━━ Supplied passage ━━

WeMosReadVolts.ino

// test read Vcc
// ADC_MODE(ADC_VCC); // use with ESP.getVcc() not available with WeMos D1 mini pro
// WeMos D1 mini pro has a resistive divider on board, nominal values are
// Rhi = 220K Rlo = 100K. This will convert nominal range which is 1000 mV full scale to 
// 3200 mV full scale, plus any variation due to resistor tolerances.
// input impedance will be 320 K plus variation due to resistor tolerances. 
// to get full scale of 5.9 V put a 270K resistor in series with A0. 
// this is an example sketch to calibrate and read voltages
// 1 Nov 2017 adding functions to use calibration pushbuttons calZero and calScale
// 2 - 23 Nov 2017 Added statistics collection; LEDs to show running status; 2 models of reading
// 25 Nov updated WeMosReadVolts class for 2 modes of operation, continuous and single shot

#include "WeMosReadVolts.h" // associated tab file
#include "farmerkeith_LED.h" // tab file
#include <Bounce2.h> // for debouncing switch inputs
#include "wemosPinMap.h" // class (or namespace) for wemos pin names

// configuration data for measuring
const int USBVcc = 4685 ; // mV - supply voltage from USB
const int arraySize = 200; // 32; // size of arrays for stats collection
const int delayBetweenMeasurements = 200; // ms
const unsigned int cyclePrintTrigger = 200; // print out stats
  // once every No. of measurement cycles
const int statsGroup = 20; // how many code values are grouped in one voltCode stats bin  
const int initialiseTrigger=10; // how many stats prints before re-initialising

// configuration data for class WeMosReadVolts
const int taskPeriodG = 20; // interval between Mode 1 measurements (default: 20 ms)
int filterG=0; // exponential decay digital filter parameter (Mode 1, value 0 to 10)
byte filterLevelG = 8; // No. of filter stages in series (max is 8) (Mode 1)
const int ignoreThresholdG=2; // discard ADC readings if (ADC Reading-Average) exceeds this (Modes 1 and 2)
const byte timeAllowedG=0; // 0 for Mode 1 (+run), otherwise Mode 2
const byte discardLimitG=3; // maximum number of discards in a row (mode 1 only)

// Serial print controls
const byte eachReading=10; // prints a line per n readings if n, no printing if 0
const bool statsMCountPrinting=0;
const bool statsVoltagePrinting=1;
const bool rangeVoltagePrinting=1;
const bool meanVoltagePrinting=1;
const bool initialisePrinting=1; // print result of initialiseStats()

━━━
━━ Data provided ━━

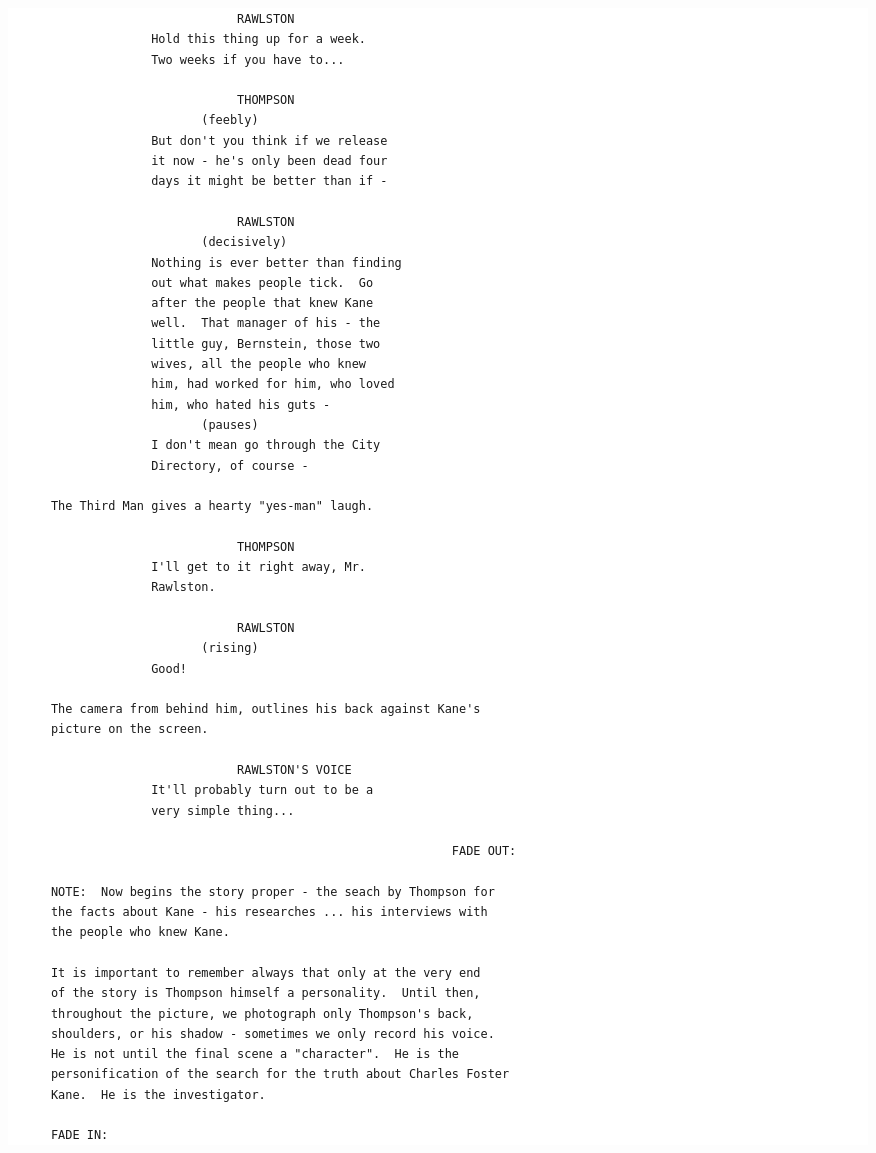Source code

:                                     RAWLSTON
                        Hold this thing up for a week.  
                        Two weeks if you have to...

                                    THOMPSON
                               (feebly)
                        But don't you think if we release 
                        it now - he's only been dead four 
                        days it might be better than if -

                                    RAWLSTON
                               (decisively)
                        Nothing is ever better than finding 
                        out what makes people tick.  Go 
                        after the people that knew Kane 
                        well.  That manager of his - the 
                        little guy, Bernstein, those two 
                        wives, all the people who knew 
                        him, had worked for him, who loved 
                        him, who hated his guts -
                               (pauses)
                        I don't mean go through the City
                        Directory, of course -

          The Third Man gives a hearty "yes-man" laugh.

                                    THOMPSON
                        I'll get to it right away, Mr.
                        Rawlston.

                                    RAWLSTON
                               (rising)
                        Good!

          The camera from behind him, outlines his back against Kane's 
          picture on the screen.

                                    RAWLSTON'S VOICE
                        It'll probably turn out to be a 
                        very simple thing...

                                                                  FADE OUT:

          NOTE:  Now begins the story proper - the seach by Thompson for 
          the facts about Kane - his researches ... his interviews with 
          the people who knew Kane.

          It is important to remember always that only at the very end 
          of the story is Thompson himself a personality.  Until then, 
          throughout the picture, we photograph only Thompson's back, 
          shoulders, or his shadow - sometimes we only record his voice.  
          He is not until the final scene a "character".  He is the 
          personification of the search for the truth about Charles Foster 
          Kane.  He is the investigator.

          FADE IN:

━━━

> Directions:
In the WeMos voltage-reading sketch, why is the full-scale range on the D1 mini pro 3200 mV instead of the nominal 1000 mV? Answer in one to three sentences.

> Reply to the task:
The WeMos D1 mini pro has a resistive divider on the board, with nominal values of Rhi = 220K and Rlo = 100K. That divider converts the nominal 1000 mV full scale to 3200 mV full scale, plus any variation due to resistor tolerances.